Die Aachener Tabakindustrie geht bis auf das Jahr 1749 zurück, in dem eine Rauch- und Schnupftabakfabrik von einem aus Lille stammenden Mitglied der Familie Foveaux in Aachen errichtet wurde. Größere Bedeutung gewinnt die Tabakindustrie jedoch erst im Jahre 1827 mit der Gründung einer Rauch-, Kau- und Schnupftabakfabrik der Firma Gebr. Philipps aus Holland.

Die Herstellung von Zigarren, die zunächst nur in wenigen Betrieben erfolgte, nahm seit dem Jahre 1840 infolge der Errichtung weiterer Betriebe einen größeren Umfang an. Diese Entwicklung dauerte mit einer kurzen Unterbrechung während der Jahre 1870/71 bis zum Jahre 1879 an. Das in diesem Jahre in Kraft getretene Steuergesetz führte zur Einstellung vieler Betriebe, während die bestehen gebliebenen Fabriken von der Herstellung billiger Massenware immer mehr zur Fabrikation besserer Preislagen übergingen.

Die Steuergesetzgebung des Jahres 1909 sowie die Kriegs- und Nachkriegszeit hat die Aachener Zigarrenindustrie schwer getroffen. Von den vor dem Kriege beschäftigten 2000 Arbeitern und Arbeiterinnen stehen heute nur noch 1000 in Arbeit. Die 20 ansässigen Firmen stellen mit Ausnahme von 3 Firmen, die Rauchtabak fabrizieren, ausschließlich Zigarren und Zigarillos her.

Die im Jahre 1839 unter der Firma Franz Vossen, seit 1846 unter der Firma Gebr. Vossen & Co, in Aachen gegründete Chemische fabrik stellt Bunt- und Mineralfarben her und hat sich im laufe der Zeit als älteste chemische Fabrik im Stadtbezirk Aachen zu einem weitverzweigten Betrieb entwickelt.

Die Glashüttenindustrie, die dank des Vorhandenseins der zur Fabrikation erforderlichen Rohstoffe in Stolberg und Herzogenrath ansässig ist, hat im Stadtbezirk  Aachen Spiegelmanufakturen ins leben gerufen, die sich mit der Spiegelbelgerei , Glasbiegerei, Glas- und Facettenschleiferei befassen. Die Glas- und Spiegelmanufaktur N. Kinon, Aachen wird auf der Ausstellung mit dem von ihr als Spezialität hergestellten, nicht splitternden Triplexglas vertreten sein.

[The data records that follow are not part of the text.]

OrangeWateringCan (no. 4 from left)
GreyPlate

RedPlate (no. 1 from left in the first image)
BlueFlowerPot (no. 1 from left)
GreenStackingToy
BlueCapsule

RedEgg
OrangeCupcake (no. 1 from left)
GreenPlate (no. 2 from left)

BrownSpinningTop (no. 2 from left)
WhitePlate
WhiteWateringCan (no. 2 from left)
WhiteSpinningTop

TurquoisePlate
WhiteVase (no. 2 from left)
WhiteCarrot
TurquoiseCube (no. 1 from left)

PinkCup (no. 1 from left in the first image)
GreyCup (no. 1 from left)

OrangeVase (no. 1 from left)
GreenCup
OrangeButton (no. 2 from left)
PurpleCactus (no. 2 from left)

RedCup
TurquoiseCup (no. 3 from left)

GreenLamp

Aus der geschilderten Entwicklung der verschiedenen Industrien auf der Industrie- und Gewerbeschau findet sich manche Erinnerung vergangener, ruhmvoller, aber auch sorgenreicher Zeit. Einen lückenlosen Überblick über die Entwicklung der Industrie auf der Ausstellung zu geben ist, da die wertvollsten Stücke den großen Stadtbränden zum Opfer gefallen sind, nicht möglich.

Das zusammengetragene Material gibt jedoch immerhin einen Begriff von dem gewerblichen Schaffen der vergangenen Zeit, und lässt im Vergleich zu den jetzigen Erzeugnissen der Industrie eindrucksvoll die eingetretenen Wandlungen erkennen.

In all den Jahrhunderten ihres Schaffens haben das Gewerbe und die Industrie des Aachener Bezirks stets den Grundsatz der Leistung von Qualitätsarbeit und Herstellung von Qualitätsware hochgehalten, ein Grundsatz, auf dem seine Stärke allzeit beruht hat und auch in Zukunft beruhen wird.